Sircar not subtly but loudly shows that Muslim owners of even big mansions are to be loathed ‘in-a-filthy’ manner even by their own tenants-that too of Rs 30 or 70 a month. Mirza portrayal is of a man who is bereft of any human values. One who was longing for his wife to die, who indulges in stealing his wife’s money, sells her chandeliers for a pittance, digs her mansion to search for an imaginary embedded gold, even underpays the kafan (coffin) of his wife which he buys in anticipation to her death and forges her thumb impression to gulp her property. No Muslim could have stooped so low as shown to be Mirza who makes the two-small innocent sisters of Baankey scale down from a rickshaw, which was even scorned by rickshaw-puller, and then instead straddles on it. Sircar, portrays a Muslim Mirza to be detested-for the clap of Hinduists, no wonder the film acknowledges BJP Minister Mausin Raza, the real name is Mohsin Raza and Vaibhav Singh- a BJP member. Given the way Muslims are publicised in movies Sircar could be thanked for not having shown Mirza as a paedophile! Sircar just for a twist and much to his own sarcasm, shows a Muslim Fauzia, pronounced as Faujia and even Phaujia (sic), locked-up in a room with Baankey, monitored by Baankey’s helper, streamlining her hair, in a clear signal that ‘they had mated’ as Baankey folds up his bed-spreadout on floor. Why was this angle inserted ? If not to brute the Muslim ego. She could have been any other girl with a name Rekha or Pooja. Thus, Baankey is the man to illegally usurp Muslim mansion and also a Muslim woman. This is what ‘is to be put to’ the proverbial decadent culture of Muslim aristocracy. Whereas, there are still a number of examples, even from my own associates, where Muslim elderly owners do not charge even a token-amount from their tenants for the sake of Tars-e-Lil-lahi (Empathy in the name of God)
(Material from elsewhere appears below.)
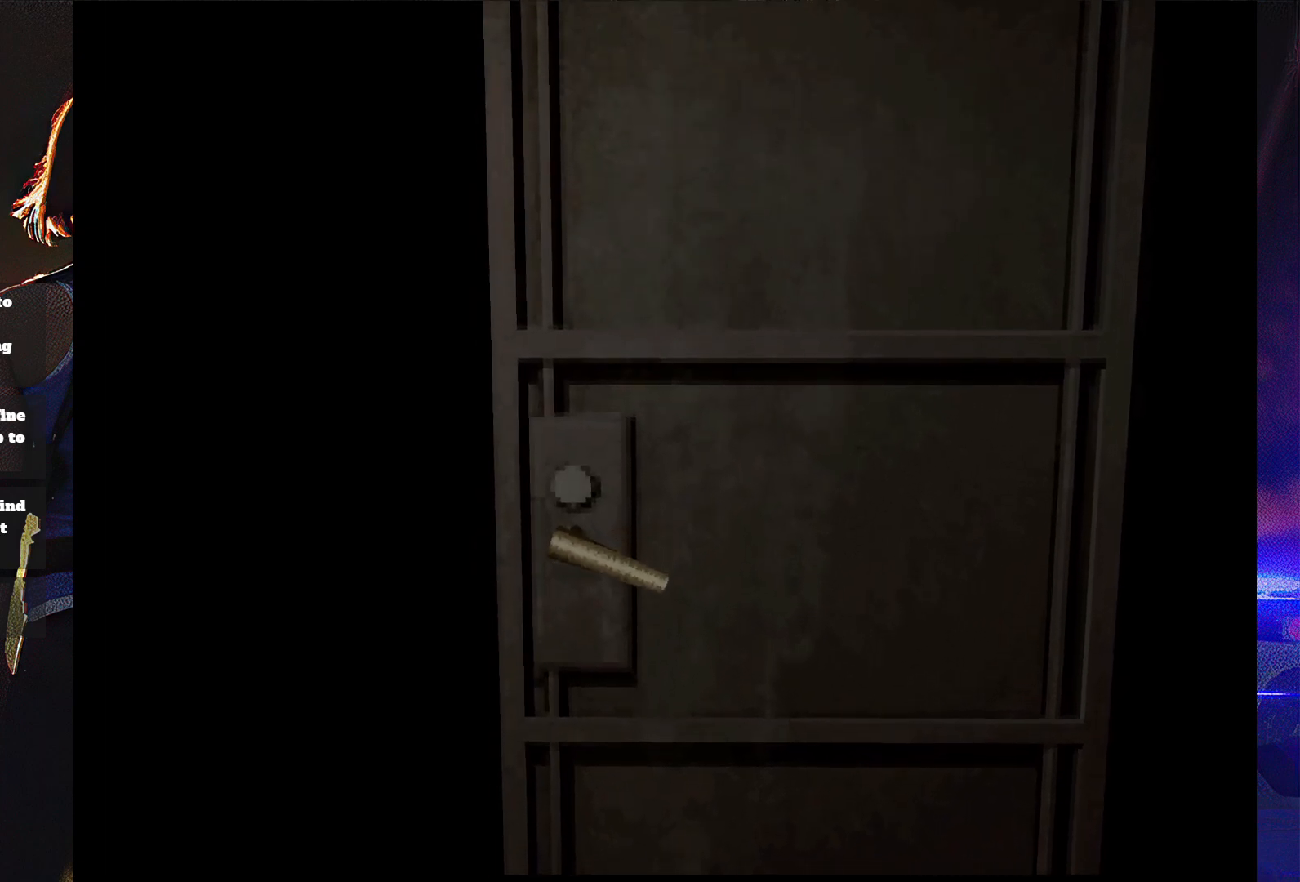
{"buttons": [], "button_events": []}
Baankey, a hypocrite who eats biryani in his microwave but is unwilling to cough-out more than Rs 30/month, does not know which classes his sisters were studying, who himself could not get past sixth standard but threatens to call Lucknow-University laundey, to smash-out Mirza love for Haveli. Why would LU boys, who have a standard, come to call for such a lumpin ? Baankey calls Mirza a Chachunder ( mole-rat) and someone whom he would ‘thok-denge’ ( there is a thok-denge eco-government of UP). Such outrageous statements are a’ too-much’ for an elderly person like Mirza no matter how ‘wretched’ Mirza was- for a Lucknowite to stomach for.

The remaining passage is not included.